◆ **ASSIGNED TASK**
Write out, word for word, each line from the start of the entries through the one holding "265 160 8938"; omit the pictures.

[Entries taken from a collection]
____________________

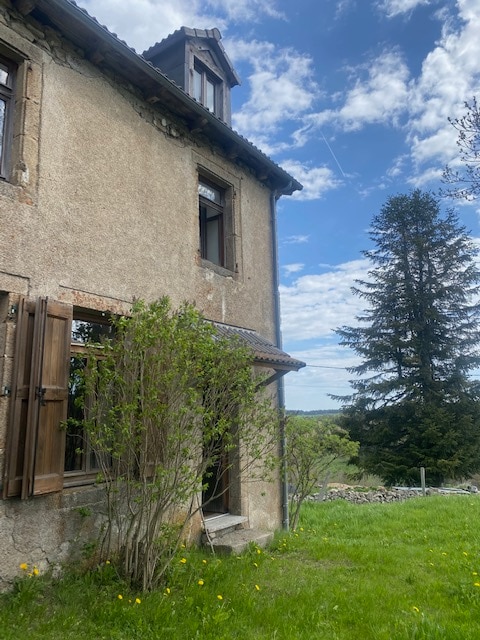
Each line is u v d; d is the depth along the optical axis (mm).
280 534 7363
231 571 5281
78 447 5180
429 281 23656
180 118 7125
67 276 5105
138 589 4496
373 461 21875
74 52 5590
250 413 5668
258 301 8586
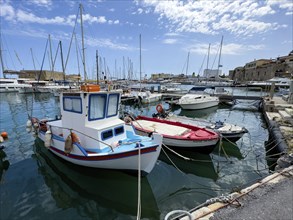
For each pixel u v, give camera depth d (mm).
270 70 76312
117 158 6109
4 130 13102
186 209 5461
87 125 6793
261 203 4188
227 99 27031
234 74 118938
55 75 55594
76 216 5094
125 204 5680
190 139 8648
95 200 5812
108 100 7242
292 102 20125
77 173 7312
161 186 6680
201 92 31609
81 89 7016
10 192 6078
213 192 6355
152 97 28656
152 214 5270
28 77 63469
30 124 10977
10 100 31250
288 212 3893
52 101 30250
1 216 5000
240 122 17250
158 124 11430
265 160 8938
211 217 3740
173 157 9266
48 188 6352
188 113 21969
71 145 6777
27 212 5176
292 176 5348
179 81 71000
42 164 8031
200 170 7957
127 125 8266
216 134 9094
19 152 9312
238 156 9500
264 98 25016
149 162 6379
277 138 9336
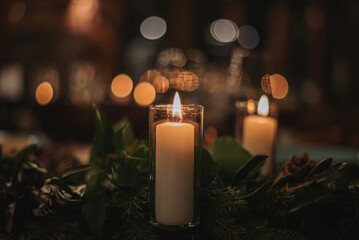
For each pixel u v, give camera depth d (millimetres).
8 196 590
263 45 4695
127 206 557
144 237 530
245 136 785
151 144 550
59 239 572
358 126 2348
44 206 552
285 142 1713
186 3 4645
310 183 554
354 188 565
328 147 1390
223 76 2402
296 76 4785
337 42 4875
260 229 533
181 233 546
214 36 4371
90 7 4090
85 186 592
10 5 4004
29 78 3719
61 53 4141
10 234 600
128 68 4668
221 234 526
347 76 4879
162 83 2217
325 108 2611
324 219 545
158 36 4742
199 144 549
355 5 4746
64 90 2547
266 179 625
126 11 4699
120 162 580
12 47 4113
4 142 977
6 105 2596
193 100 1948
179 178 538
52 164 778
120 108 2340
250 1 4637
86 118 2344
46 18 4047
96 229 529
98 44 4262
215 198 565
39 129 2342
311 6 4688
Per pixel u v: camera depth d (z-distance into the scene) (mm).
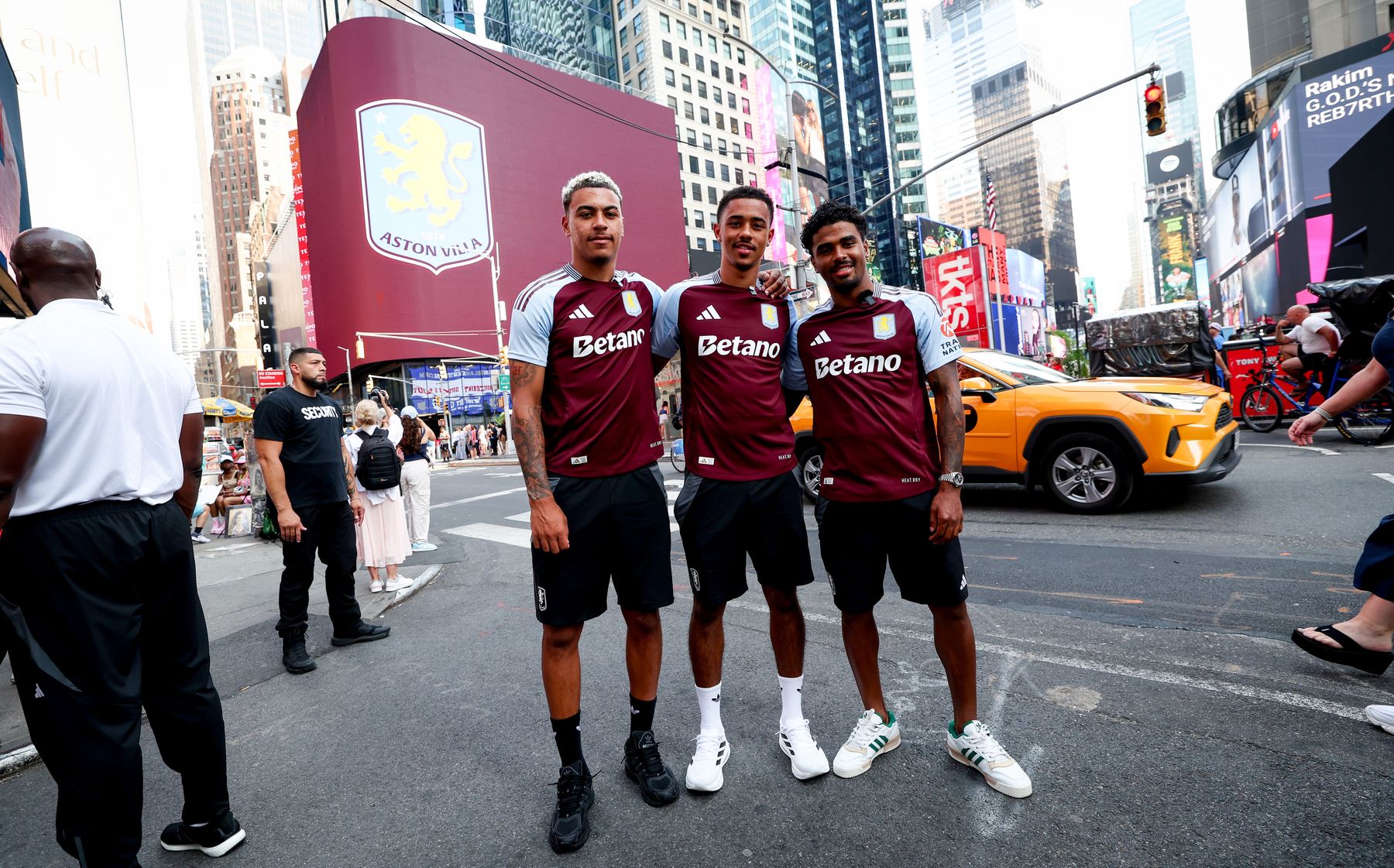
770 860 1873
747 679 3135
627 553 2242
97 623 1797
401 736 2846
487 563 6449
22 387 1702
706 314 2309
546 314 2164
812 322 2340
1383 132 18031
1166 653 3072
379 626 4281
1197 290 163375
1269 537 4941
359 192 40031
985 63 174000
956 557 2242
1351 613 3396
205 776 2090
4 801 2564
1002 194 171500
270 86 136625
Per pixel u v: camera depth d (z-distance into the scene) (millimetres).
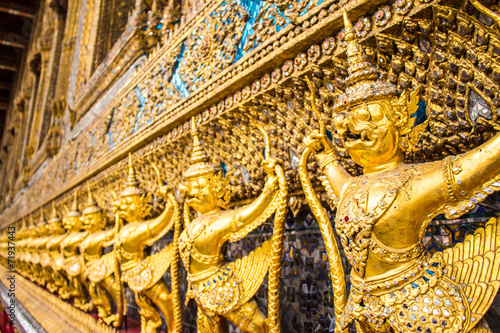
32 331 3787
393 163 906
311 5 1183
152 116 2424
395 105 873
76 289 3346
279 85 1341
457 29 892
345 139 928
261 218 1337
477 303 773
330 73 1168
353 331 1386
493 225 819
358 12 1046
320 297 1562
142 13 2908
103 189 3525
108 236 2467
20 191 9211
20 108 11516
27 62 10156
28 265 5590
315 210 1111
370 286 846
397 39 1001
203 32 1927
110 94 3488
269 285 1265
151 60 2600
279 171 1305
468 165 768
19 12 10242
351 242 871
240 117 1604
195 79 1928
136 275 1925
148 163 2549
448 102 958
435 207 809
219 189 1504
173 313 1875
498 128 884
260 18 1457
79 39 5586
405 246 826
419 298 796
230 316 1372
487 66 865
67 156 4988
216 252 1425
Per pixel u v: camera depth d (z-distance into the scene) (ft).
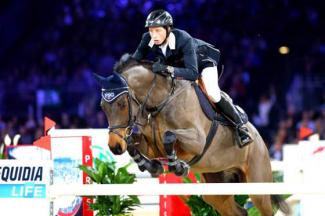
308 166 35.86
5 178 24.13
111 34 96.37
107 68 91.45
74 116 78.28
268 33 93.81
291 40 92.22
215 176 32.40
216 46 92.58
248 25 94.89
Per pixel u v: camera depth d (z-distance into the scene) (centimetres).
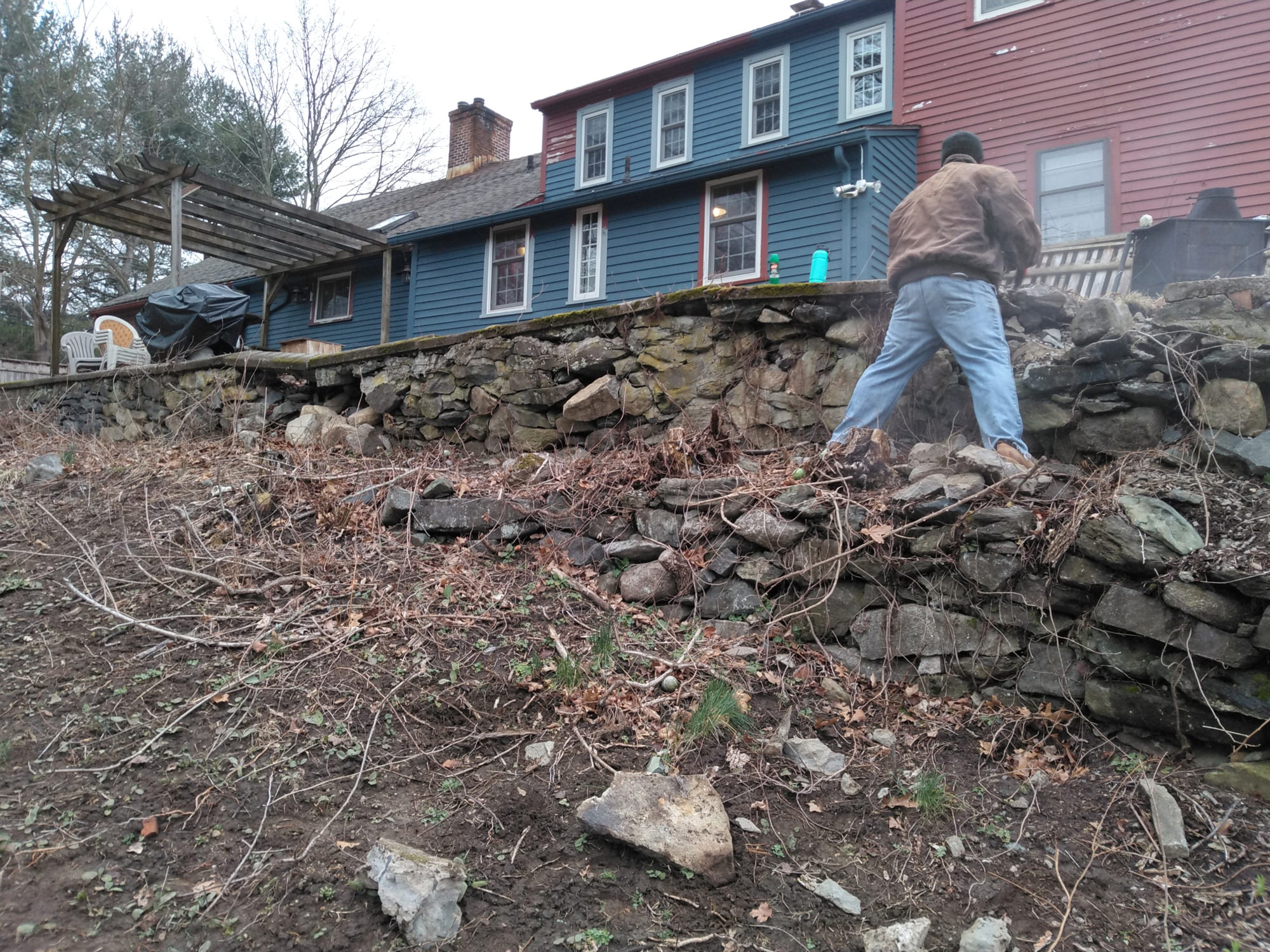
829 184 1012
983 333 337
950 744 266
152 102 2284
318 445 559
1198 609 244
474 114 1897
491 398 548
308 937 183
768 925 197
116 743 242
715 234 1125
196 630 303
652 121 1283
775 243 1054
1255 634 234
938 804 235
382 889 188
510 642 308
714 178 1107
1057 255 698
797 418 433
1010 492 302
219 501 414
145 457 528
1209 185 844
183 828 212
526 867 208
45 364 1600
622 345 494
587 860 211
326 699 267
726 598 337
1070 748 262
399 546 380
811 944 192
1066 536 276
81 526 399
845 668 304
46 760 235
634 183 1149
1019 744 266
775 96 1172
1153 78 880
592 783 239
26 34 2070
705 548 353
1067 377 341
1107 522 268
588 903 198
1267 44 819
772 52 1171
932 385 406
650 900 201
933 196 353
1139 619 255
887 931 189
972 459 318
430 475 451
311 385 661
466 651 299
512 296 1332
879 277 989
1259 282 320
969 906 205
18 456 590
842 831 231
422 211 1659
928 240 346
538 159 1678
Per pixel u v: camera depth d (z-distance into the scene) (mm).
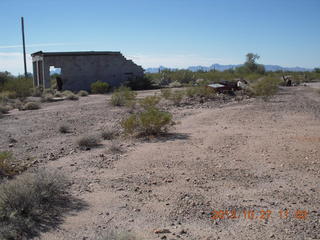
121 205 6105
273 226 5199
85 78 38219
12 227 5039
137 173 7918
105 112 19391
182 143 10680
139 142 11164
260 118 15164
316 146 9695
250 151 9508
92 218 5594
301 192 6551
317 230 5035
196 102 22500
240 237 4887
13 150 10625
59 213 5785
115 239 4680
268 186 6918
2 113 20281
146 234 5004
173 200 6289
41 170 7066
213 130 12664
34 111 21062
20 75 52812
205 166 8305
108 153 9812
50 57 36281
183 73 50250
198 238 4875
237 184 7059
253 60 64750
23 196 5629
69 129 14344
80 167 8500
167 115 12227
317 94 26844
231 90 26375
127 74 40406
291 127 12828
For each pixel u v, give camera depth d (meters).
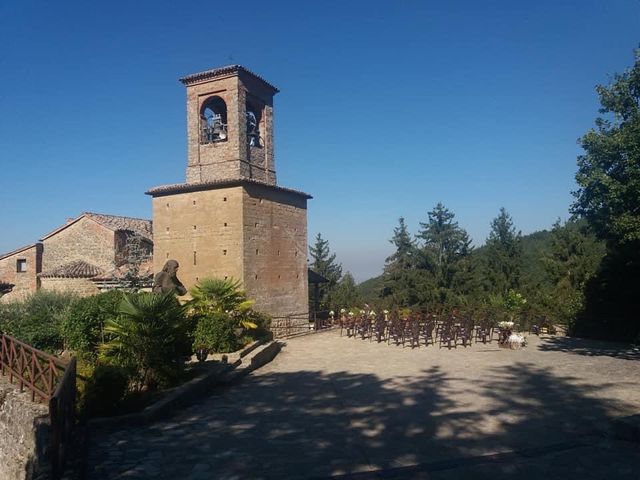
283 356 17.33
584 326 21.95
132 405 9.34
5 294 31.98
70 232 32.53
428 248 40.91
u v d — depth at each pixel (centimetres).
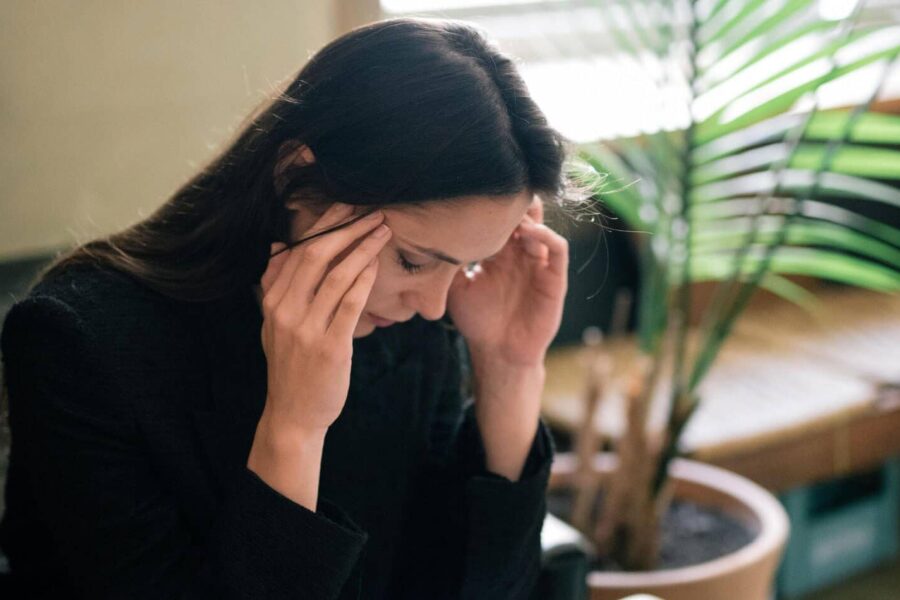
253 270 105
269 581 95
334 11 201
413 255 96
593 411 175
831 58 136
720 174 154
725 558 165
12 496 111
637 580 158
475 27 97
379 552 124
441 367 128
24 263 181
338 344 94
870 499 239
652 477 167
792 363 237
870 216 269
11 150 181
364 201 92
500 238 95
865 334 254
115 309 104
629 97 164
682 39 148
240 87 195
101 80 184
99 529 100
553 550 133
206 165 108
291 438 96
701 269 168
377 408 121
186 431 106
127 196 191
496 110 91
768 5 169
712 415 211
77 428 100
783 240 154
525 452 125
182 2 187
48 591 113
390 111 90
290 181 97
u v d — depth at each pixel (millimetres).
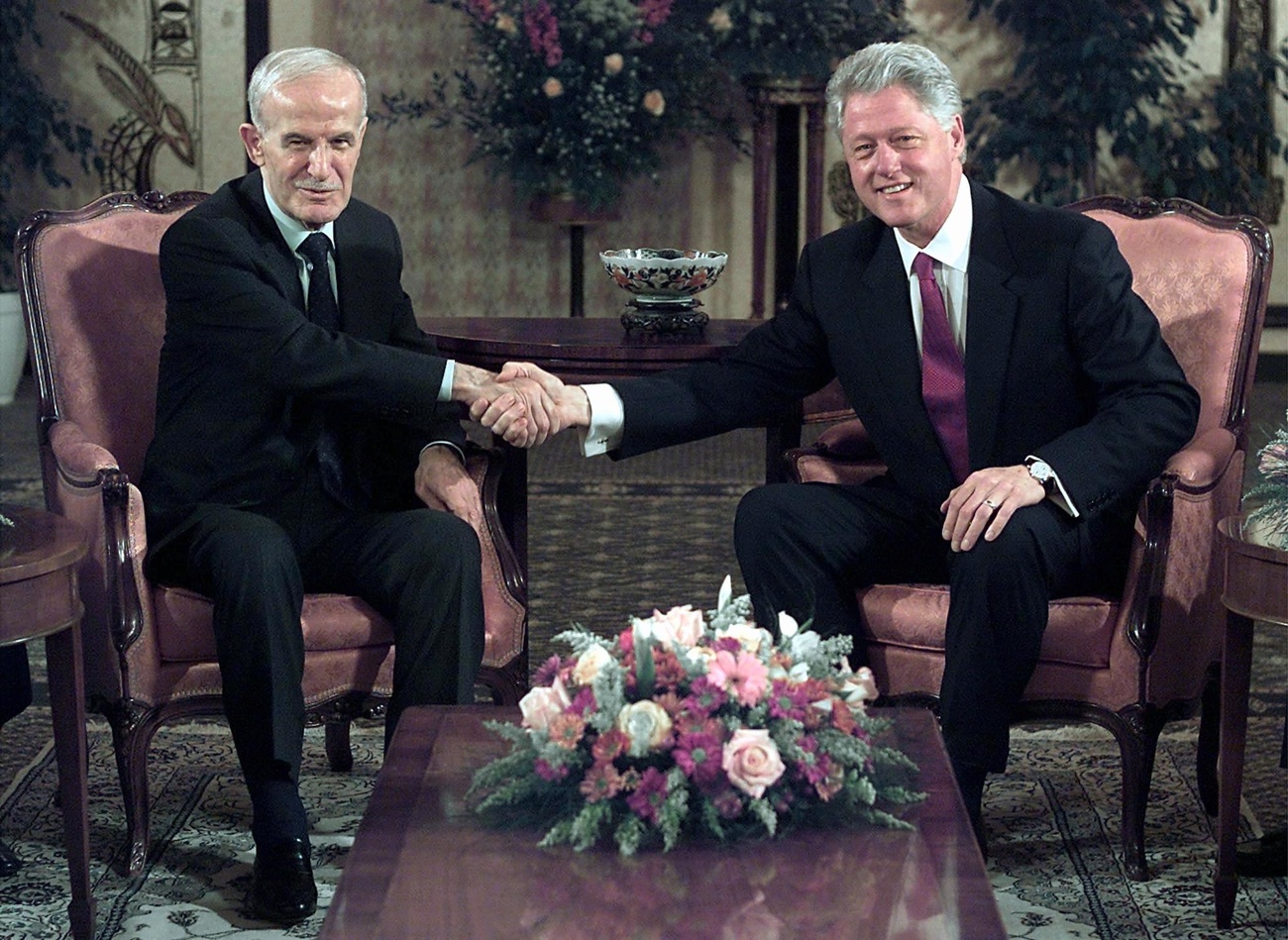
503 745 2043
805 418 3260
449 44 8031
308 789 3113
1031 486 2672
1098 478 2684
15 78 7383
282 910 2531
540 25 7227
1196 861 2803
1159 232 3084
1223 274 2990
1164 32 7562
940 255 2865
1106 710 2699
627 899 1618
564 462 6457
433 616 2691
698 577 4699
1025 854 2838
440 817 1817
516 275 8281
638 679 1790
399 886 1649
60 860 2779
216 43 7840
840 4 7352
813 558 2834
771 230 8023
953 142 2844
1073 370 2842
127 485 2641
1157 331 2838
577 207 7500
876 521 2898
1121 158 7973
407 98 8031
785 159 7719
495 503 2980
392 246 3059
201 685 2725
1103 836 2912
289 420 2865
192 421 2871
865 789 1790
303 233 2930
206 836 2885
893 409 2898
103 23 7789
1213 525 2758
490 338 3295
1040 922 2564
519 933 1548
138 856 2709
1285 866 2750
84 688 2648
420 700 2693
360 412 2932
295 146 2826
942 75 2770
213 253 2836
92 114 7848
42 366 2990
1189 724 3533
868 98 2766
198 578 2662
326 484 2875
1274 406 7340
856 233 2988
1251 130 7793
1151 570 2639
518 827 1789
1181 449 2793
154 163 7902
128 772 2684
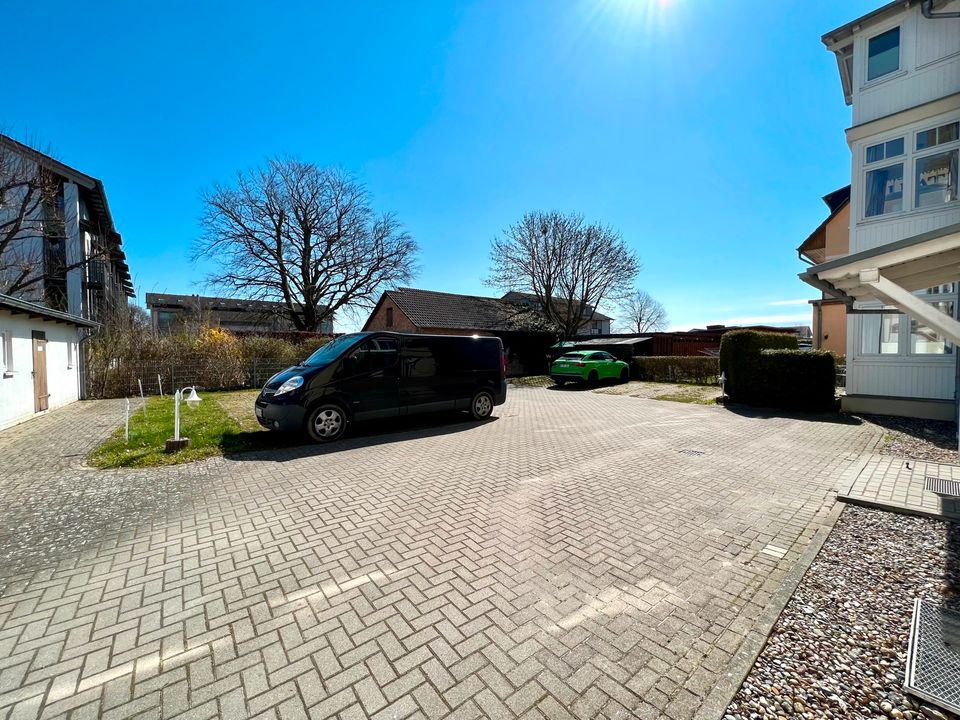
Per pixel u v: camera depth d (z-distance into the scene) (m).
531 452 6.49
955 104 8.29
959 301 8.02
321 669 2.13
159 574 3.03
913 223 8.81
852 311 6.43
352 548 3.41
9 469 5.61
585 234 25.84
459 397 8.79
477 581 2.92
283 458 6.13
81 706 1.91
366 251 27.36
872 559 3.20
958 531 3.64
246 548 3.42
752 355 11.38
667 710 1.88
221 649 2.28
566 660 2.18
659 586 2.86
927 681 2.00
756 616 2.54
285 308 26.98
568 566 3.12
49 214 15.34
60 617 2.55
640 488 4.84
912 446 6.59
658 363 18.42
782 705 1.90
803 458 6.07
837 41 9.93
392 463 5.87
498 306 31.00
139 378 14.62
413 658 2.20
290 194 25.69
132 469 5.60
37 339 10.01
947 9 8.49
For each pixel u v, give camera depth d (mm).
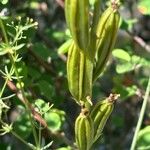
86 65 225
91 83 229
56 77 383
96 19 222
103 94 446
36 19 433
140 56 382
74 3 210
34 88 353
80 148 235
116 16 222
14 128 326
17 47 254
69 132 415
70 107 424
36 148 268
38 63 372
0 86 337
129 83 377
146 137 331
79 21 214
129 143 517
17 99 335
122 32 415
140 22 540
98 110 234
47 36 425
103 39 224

____________________

◆ **EXERCISE RESULT**
Each line is u v d; d is the depth along the optical axis (mm).
280 534 7363
231 571 5281
78 447 5180
429 281 23656
180 118 7125
67 276 5105
138 589 4496
373 461 21875
74 52 5590
250 413 5668
258 301 8586
For each pixel u v, give camera depth d (mm).
270 70 76312
117 158 6109
4 130 13102
186 209 5461
87 125 6793
261 203 4188
227 99 27031
234 74 118938
55 75 55594
76 216 5094
125 204 5680
190 139 8648
95 200 5812
108 100 7242
292 102 20125
77 173 7312
161 186 6680
201 92 31609
81 89 7016
10 192 6078
213 192 6355
152 97 28656
152 214 5270
28 77 63469
30 124 10977
10 100 31250
288 212 3893
52 101 30250
1 216 5000
240 122 17250
158 124 11430
265 160 8938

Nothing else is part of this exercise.